Sharecropper Fanny Lou Hamer emerges as a central force of Nelson’s documentary. Hamer registered to vote with full knowledge that it would mean losing her job, and became one of the most powerful voices for change in Mississippi. Nelson’s documentary culminates at the national stage: Hamer’s famous televised appeal for a Mississippi Freedom Democratic Party follows Rita Schwerner’s visit to Lyndon B. Johnson to demand justice for the murder of her husband and his two colleagues. The President’s response to both women, revealed through audiotapes to J. Edgar Hoover and firsthand accounts, is chilling. Johnson would sign the landmark Civil Rights Act of 1964 that very same summer, but Nelson’s film (like Ava DuVernay’s Selma) shows that the path to voting rights was politically fraught and did not follow a straight or easy line toward forward progression. Significantly, Freedom Summer presents its history as a collective struggle, when a female sharecropper played as important a role as a president or the nationally recognized civil rights leaders.

Fanny Lou Hamer, testimony before credentials committee, Democratic National Convention, Atlantic City, 1964.

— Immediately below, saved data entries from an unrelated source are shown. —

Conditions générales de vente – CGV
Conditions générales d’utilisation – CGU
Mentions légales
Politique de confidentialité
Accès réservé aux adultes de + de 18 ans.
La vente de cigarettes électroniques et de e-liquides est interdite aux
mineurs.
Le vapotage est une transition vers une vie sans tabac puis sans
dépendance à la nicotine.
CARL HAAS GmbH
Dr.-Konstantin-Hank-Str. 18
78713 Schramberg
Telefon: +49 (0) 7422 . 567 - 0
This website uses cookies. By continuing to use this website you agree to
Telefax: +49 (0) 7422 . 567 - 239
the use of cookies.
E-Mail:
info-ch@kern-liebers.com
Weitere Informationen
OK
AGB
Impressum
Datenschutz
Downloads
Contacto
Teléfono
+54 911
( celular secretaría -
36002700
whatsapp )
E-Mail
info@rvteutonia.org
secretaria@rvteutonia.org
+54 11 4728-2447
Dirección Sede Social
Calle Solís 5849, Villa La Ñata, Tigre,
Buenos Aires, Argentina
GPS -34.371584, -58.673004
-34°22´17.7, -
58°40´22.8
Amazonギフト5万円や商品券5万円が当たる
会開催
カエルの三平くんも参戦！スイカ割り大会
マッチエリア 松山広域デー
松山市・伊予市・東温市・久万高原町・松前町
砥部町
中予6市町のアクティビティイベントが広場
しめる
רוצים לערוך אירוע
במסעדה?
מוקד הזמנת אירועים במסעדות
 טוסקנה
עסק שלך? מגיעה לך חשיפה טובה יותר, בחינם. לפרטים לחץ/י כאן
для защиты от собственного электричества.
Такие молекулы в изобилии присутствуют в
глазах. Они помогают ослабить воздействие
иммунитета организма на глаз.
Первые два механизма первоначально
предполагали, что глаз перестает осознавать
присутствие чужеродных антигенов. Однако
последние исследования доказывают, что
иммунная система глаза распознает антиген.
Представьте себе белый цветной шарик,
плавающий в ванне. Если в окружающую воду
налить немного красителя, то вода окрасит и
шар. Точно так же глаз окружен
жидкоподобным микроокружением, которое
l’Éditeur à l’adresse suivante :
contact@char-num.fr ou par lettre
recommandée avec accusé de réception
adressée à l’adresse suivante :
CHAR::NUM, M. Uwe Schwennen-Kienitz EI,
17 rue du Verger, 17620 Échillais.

Nelson works primarily in research-based, historical documentary, drawing comparisons to another PBS mainstay, Ken Burns. In a recent New York Times piece on Nelson and his Black Panthers documentary, Burns describes the difficulties of translating an enormously complex and unbounded history into compelling, even poetic, storytelling: “So as a filmmaker, when you bump into a Stanley, you go, wow, that was great. There’s a real frisson, an excitement and an energy his films always have.” Nelson returned to the subject that first drew him to filmmaking for his most recent documentary, Black Panthers: Vanguard of the Revolution, which premiered to sold out audiences at Sundance and as the opening night screening at MoMA’s Documentary Fortnight 2015. http://www.youtube.com/watch?v=BeAsxK7PRa0 Today is the final day of Nelson’s fundraising campaign for a theatrical release to help his documentary reach a more diverse audience, including those who may not go to film festivals or watch PBS. Noting the timeliness of the documentary, the filmmaking team explains the impetus of a wider release on their crowdsourcing page: “For us this Kickstarter campaign is about more than just getting into theaters, it’s about sparking a national conversation on the conditions that created the Black Panther Party, conditions – like police violence, substandard education, joblessness – that continue to plague us today.” The fundraising goals have been met, but Nelson plans to use additional funds for screenings in cities including Ferguson, MO, joining forces with the #blacklivesmatter movement.

Black Panthers screens this weekend at the Maryland Film Festival in Baltimore, where Nelson is currently living as a visiting film instructor at Morgan State University, a historically black college. “Spending time in the city has given me insight into the troubling conditions so many young African American women and men face. It has also given me an opportunity to witness the amazing potential, work ethic and desire among my young students to tell their own story about their city,” says Nelson. He hopes that the Panthers’ example of community organizing will inspire young people in the area, and that his own work as a filmmaker will turn the next generation onto the power of film as a tool for social change.